▶ [Exercise brief]: Render the stretch of the listing below from the line containing "scientific name: Stelis signata" through the line containing "genus: Erigeron" as a Markdown table with the columns Row and Line, giving each line's row number and its text and leaving out blank lines.

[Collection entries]

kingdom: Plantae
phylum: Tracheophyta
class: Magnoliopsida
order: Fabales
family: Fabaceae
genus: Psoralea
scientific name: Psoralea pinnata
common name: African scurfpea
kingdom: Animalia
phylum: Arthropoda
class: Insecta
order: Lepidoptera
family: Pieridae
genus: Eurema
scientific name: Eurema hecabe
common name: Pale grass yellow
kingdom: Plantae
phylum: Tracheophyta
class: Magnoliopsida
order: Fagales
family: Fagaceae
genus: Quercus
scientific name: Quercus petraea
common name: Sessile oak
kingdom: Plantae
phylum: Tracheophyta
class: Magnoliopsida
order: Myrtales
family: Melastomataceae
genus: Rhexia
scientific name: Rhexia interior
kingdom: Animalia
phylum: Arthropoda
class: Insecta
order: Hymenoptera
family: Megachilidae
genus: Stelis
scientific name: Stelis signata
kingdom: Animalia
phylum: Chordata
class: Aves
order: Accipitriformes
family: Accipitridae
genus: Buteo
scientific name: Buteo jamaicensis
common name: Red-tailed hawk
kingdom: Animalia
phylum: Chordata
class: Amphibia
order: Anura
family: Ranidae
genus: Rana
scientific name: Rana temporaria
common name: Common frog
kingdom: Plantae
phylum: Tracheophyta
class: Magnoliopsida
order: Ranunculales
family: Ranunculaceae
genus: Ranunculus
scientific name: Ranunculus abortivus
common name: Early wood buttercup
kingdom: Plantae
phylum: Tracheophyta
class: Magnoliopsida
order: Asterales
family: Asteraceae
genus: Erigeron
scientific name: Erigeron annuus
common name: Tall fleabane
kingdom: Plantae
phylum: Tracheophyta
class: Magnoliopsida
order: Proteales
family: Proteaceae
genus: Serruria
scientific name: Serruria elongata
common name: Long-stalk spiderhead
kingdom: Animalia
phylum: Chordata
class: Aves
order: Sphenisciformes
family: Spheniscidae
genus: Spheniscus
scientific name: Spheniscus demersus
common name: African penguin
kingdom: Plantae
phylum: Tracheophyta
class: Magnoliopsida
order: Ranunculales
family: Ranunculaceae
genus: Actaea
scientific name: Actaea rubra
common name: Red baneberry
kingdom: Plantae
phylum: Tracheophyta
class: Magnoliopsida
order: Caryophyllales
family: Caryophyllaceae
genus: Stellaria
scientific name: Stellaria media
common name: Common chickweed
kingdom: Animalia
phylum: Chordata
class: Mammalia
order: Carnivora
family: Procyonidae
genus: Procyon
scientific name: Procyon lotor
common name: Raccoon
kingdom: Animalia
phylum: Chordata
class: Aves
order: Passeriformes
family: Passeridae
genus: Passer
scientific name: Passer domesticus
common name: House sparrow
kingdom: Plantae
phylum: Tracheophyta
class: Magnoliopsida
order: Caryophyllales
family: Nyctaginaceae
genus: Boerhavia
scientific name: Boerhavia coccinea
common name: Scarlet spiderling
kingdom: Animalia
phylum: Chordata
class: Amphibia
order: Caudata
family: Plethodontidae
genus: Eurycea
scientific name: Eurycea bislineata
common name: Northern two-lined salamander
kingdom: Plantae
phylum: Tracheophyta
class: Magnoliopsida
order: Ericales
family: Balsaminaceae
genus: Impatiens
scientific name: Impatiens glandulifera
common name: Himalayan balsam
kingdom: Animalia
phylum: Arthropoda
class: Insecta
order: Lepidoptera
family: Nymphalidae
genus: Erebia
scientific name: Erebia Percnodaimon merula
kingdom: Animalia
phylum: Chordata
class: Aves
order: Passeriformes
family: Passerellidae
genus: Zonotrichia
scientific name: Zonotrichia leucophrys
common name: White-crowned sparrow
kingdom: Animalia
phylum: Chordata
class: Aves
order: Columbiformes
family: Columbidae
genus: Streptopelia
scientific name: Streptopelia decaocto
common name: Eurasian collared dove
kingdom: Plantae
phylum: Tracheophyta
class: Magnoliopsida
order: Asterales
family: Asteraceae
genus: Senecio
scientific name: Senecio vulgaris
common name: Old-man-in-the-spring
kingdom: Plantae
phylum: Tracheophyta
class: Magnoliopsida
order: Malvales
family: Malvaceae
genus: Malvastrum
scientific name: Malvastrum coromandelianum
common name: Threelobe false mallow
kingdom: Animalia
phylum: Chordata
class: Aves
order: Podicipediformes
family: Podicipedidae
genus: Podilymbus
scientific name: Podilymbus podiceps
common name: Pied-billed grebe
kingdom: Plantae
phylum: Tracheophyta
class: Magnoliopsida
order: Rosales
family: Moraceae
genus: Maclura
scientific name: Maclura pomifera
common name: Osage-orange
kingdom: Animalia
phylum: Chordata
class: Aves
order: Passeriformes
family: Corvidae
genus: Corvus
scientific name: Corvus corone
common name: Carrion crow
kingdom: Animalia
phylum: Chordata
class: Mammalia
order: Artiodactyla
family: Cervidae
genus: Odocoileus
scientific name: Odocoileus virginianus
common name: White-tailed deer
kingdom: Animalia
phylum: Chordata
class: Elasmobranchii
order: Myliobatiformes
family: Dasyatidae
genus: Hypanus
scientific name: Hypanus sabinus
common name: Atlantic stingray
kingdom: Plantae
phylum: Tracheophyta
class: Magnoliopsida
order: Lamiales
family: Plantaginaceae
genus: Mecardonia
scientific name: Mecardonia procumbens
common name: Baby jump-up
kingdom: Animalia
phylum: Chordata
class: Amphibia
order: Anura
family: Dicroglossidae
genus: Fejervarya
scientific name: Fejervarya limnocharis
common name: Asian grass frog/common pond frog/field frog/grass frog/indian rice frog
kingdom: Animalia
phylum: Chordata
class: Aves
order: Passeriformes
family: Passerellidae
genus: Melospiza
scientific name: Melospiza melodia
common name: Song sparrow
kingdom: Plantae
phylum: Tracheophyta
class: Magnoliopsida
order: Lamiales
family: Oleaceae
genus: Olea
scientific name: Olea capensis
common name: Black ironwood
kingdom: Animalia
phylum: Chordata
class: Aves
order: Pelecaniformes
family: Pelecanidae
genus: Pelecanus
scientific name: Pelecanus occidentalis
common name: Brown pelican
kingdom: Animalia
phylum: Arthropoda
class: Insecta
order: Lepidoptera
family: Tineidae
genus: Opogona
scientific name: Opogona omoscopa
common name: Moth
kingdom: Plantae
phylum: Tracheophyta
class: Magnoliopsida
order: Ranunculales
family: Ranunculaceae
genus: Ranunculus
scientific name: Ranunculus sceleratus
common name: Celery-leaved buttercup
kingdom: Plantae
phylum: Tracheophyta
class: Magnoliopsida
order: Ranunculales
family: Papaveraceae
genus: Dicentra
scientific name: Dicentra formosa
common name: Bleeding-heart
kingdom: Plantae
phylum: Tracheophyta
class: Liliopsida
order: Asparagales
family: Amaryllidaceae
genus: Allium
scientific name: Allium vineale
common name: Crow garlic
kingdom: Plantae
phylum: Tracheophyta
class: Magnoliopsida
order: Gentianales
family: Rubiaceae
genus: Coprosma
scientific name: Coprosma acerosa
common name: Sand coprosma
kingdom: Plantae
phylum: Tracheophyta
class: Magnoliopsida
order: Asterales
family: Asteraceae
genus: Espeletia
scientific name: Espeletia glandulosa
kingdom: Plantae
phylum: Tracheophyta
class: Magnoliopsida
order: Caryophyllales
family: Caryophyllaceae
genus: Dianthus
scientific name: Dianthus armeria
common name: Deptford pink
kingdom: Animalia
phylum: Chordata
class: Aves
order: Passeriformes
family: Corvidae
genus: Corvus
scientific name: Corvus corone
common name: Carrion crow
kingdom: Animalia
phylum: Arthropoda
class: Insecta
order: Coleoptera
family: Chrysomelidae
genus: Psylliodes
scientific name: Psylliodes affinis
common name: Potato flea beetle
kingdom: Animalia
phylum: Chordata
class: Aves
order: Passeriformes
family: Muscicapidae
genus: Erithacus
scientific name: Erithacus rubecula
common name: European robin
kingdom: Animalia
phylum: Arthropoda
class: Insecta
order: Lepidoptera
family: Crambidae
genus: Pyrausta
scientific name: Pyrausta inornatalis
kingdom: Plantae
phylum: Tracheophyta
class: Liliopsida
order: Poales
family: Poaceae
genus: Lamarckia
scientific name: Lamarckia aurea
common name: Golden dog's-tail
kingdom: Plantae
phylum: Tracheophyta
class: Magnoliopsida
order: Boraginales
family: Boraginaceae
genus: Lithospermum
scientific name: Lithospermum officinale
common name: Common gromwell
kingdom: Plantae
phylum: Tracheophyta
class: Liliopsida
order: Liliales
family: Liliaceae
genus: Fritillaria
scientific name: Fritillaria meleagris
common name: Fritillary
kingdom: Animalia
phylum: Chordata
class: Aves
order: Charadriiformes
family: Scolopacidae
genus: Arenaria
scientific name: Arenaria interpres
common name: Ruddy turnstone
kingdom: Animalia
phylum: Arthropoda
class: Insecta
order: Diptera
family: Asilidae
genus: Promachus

▶ [Solution to this problem]:
| Row | Line |
|---|---|
| 1 | scientific name: Stelis signata |
| 2 | kingdom: Animalia |
| 3 | phylum: Chordata |
| 4 | class: Aves |
| 5 | order: Accipitriformes |
| 6 | family: Accipitridae |
| 7 | genus: Buteo |
| 8 | scientific name: Buteo jamaicensis |
| 9 | common name: Red-tailed hawk |
| 10 | kingdom: Animalia |
| 11 | phylum: Chordata |
| 12 | class: Amphibia |
| 13 | order: Anura |
| 14 | family: Ranidae |
| 15 | genus: Rana |
| 16 | scientific name: Rana temporaria |
| 17 | common name: Common frog |
| 18 | kingdom: Plantae |
| 19 | phylum: Tracheophyta |
| 20 | class: Magnoliopsida |
| 21 | order: Ranunculales |
| 22 | family: Ranunculaceae |
| 23 | genus: Ranunculus |
| 24 | scientific name: Ranunculus abortivus |
| 25 | common name: Early wood buttercup |
| 26 | kingdom: Plantae |
| 27 | phylum: Tracheophyta |
| 28 | class: Magnoliopsida |
| 29 | order: Asterales |
| 30 | family: Asteraceae |
| 31 | genus: Erigeron |